§ **Document segment**
○ ○ ○ ○ ○ ○ ○

Brent Ozar: Yeah, I vaguely remember that during the release process, like it worked in SSMS but the ALTER didn’t work, like the ALTER DATABASE didn’t work. I think people thought, “It’s not going to work when it finally releases,” like that they’re going to yank 2005 compat. But I’m pretty sure it still does work because I distribute Stack Overflow in that format too and Doug was asking questions about that this week. It should work fine. I don’t know if it runs in 2016, if 2005 compat mode runs in 2016. No clue. And who the hell would use that? Why would I swear in the middle of a podcast? Who knows. Don’t do that. Don’t do that. By that, I mean 2005 compat mode, not swearing. You should totally swear. You’re a grown person.

[Laughter]

Jessica Connors: All right, Abdullah asks or states he’s in progress building a DR site on a multisite topology. Any recommendation for SAN replication?

Erik Darling: The fast one.

Tara Kizer: It’s going to be expensive.

Brent Ozar: And the cheap one.

[Laughter]

Brent Ozar: Yeah, you don’t get much of a choice. It’s whatever brand your SAN supports. I think EMC makes stuff as well, like appliances that will do between SANS. But cha-ching.

○ ○ ○ ○ ○ ○ ○

§ **Work task A**
Repeat the passage of the transcript starting at "Brent Ozar: And" and ending at "SANS. But cha-ching.".
§ **Work task B**
In the transcript, what is Abdullah in the process of building?

§ **Data listing**
○ ○ ○ ○ ○ ○ ○

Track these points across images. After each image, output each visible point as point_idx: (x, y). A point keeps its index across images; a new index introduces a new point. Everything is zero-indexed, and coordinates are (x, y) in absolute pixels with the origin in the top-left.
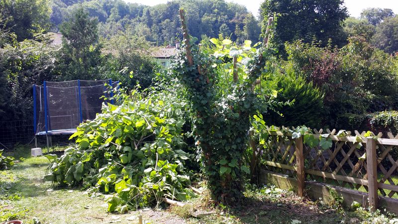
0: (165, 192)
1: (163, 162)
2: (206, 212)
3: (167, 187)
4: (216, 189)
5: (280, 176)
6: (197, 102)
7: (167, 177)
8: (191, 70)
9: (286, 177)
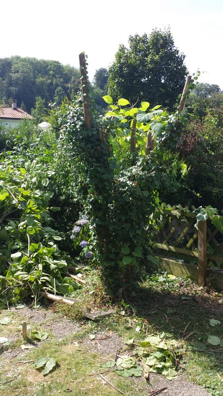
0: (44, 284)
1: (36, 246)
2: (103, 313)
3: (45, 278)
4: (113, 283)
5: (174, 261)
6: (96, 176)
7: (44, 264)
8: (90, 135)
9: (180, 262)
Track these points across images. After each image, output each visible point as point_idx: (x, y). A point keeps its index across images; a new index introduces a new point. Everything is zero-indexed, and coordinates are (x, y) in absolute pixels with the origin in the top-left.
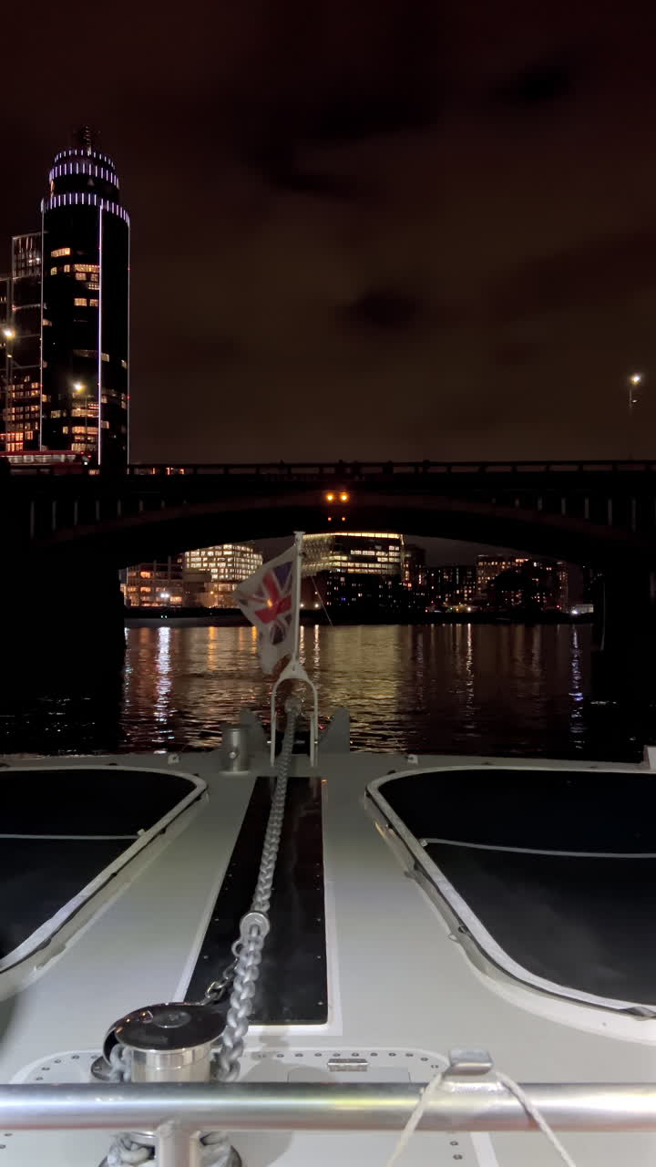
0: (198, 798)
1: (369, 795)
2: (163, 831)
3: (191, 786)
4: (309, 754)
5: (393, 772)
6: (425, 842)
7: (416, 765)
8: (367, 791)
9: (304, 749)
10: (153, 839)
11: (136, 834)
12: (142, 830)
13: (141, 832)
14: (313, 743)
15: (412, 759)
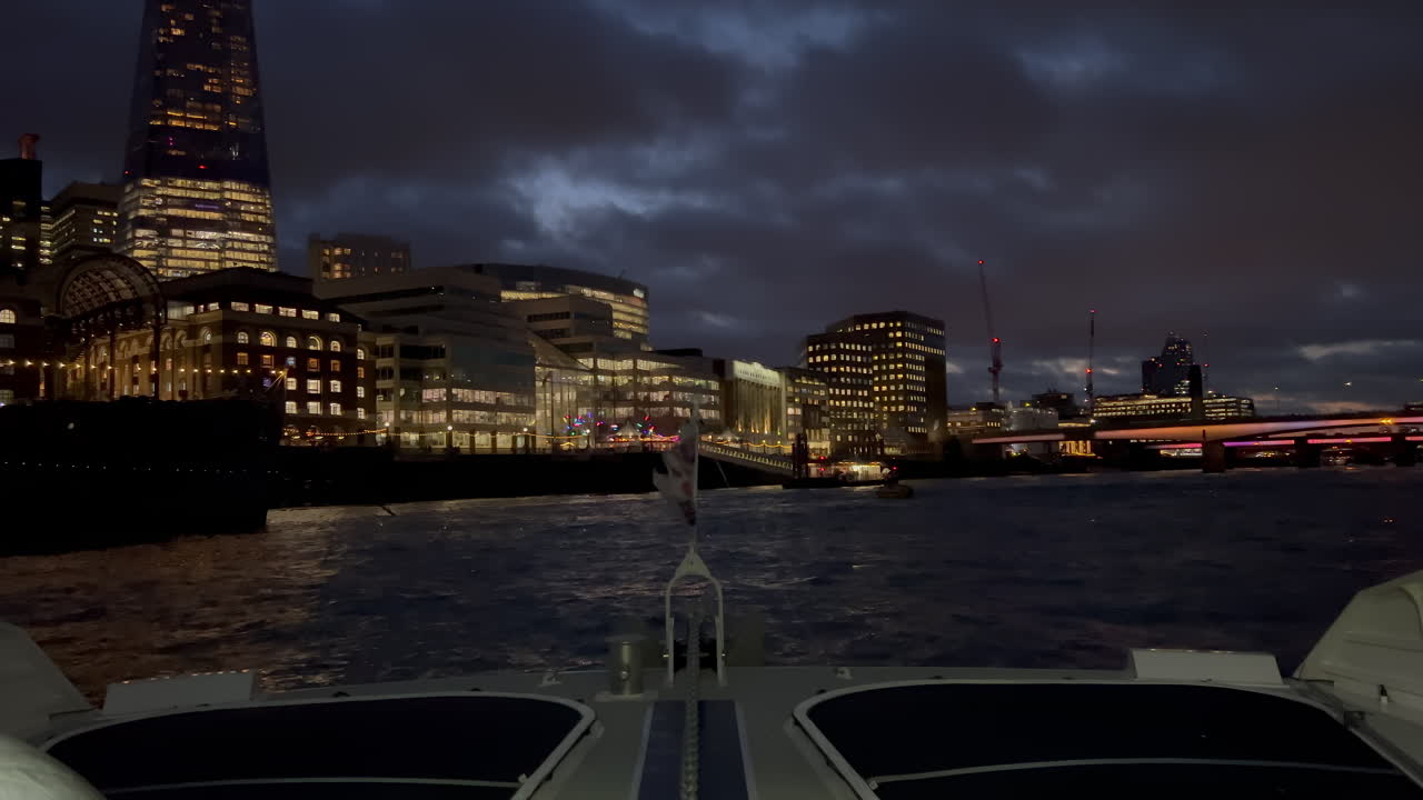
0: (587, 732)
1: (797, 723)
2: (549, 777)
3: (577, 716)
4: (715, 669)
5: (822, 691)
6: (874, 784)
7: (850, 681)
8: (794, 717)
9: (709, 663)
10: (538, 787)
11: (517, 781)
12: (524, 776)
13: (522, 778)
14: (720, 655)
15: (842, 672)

○ ○ ○ ○ ○ ○ ○

§ **Reply A**
Brent Ozar: And the cheap one.

[Laughter]

Brent Ozar: Yeah, you don’t get much of a choice. It’s whatever brand your SAN supports. I think EMC makes stuff as well, like appliances that will do between SANS. But cha-ching.

§ **Reply B**
A DR site on a multisite topology.